Relationship between Training Neural Networks and Calculus of Variations

2.8k Views Asked by At

I was wondering since Calculus of Variations is about determining extremas and Training Neural Networks is about finding a set of weights such that the total error is minimized, is it possible to draw an analogy between the two and treat them as the same discipline.

For the sake of simplicity lets train using linear regression on a huge data set. We are trying to determine a polynomial that minimizes the total error. In this scenario, the input of the functional is coefficients(weights) that uniquely determine a function. After running the functional we are given an error rate.

To determine if its the lowest error rate we change the coefficients up a bit and rerun the functional. The new coefficients are determined using gradient descent.

In this way, we progress towards the lowest error rate.

I recognize that there are methods like Euler-Lagrange equation but none of them relate to deep-learning according to my knowledge.

2

There are 2 best solutions below

0
On BEST ANSWER

As the comment above succinctly says, they are rather different because neural networks are large parametric models, i.e. $f(x;\theta)$, for some parameters $\theta$, the network weights. We can use classical (non-variational) calculus to train this by simply doing: $ \theta \leftarrow \theta - \eta\nabla_\theta E$ for some error function $E$. In other words, we choose a function $f$, and then use it to solve a problem $ \theta^* = \arg\min_\theta E(\theta)$. Note that we do not find $f$, it is fixed in advance by our network structure choice.

The variational calculus is almost the opposite. One instead starts with a problem, (e.g. find $\gamma(t)$ such that $ \int_0^T J[\gamma(t),\gamma'(t)]dt $ is minimal), and finds an $f$ that optimally solves it directly. It's not really clear how to do this numerically on a computer without parametrizing $f$, because the resulting search is in an infinite dimensional function space. In other words, one does not wish or have to assume the form of $f$ in advance, but rather to find the right form for $f$. (However, it is worth noting that this may not be that important, since a sufficiently deep neural network probably has sufficient representational power to learn whatever you want).

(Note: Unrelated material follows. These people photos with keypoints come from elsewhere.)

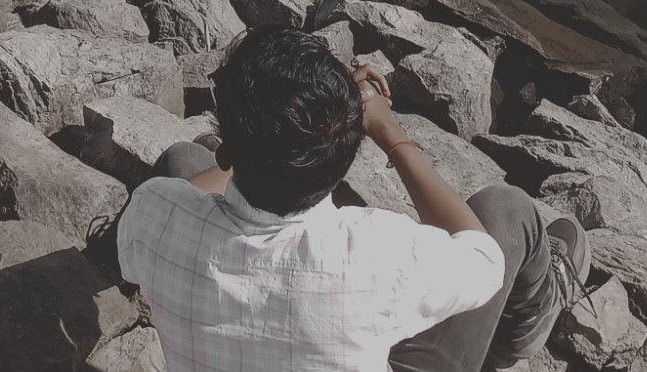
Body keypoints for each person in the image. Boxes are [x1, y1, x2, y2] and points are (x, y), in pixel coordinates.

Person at [115, 25, 590, 371]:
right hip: (360, 320)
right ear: (344, 163)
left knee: (183, 158)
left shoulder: (156, 212)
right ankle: (517, 334)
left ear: (230, 150)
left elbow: (198, 187)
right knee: (507, 210)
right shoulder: (372, 255)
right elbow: (484, 262)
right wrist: (391, 135)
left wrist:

There are some applications to ML, e.g. look up variational inference algorithms, but theyrequire clever parametrizations, and usually ultimately reduce to non-variational numerical optimization.

0
On

Neural nets and calculus of variation have a lot more in common than most people think. The big difference is the space in which you try to find an answer. In your typical neural network, you estimate your answer using piecewise linear functions. But at least one trick in the calculus of variations carry over to neural nets, that of handling constraints. Both use Lagrange multipliers to solve that problem. Any problem that can be cast of a calculus of variation can probably use a neural net to get a numerical approximation to the answer. As well, if you have at hand the specific form of the Euler equation of the problem, it may well guide you to a specific basis set for forming the approximation and what other computational tricks such as stochastic gradiant descent is appropriate for the problem.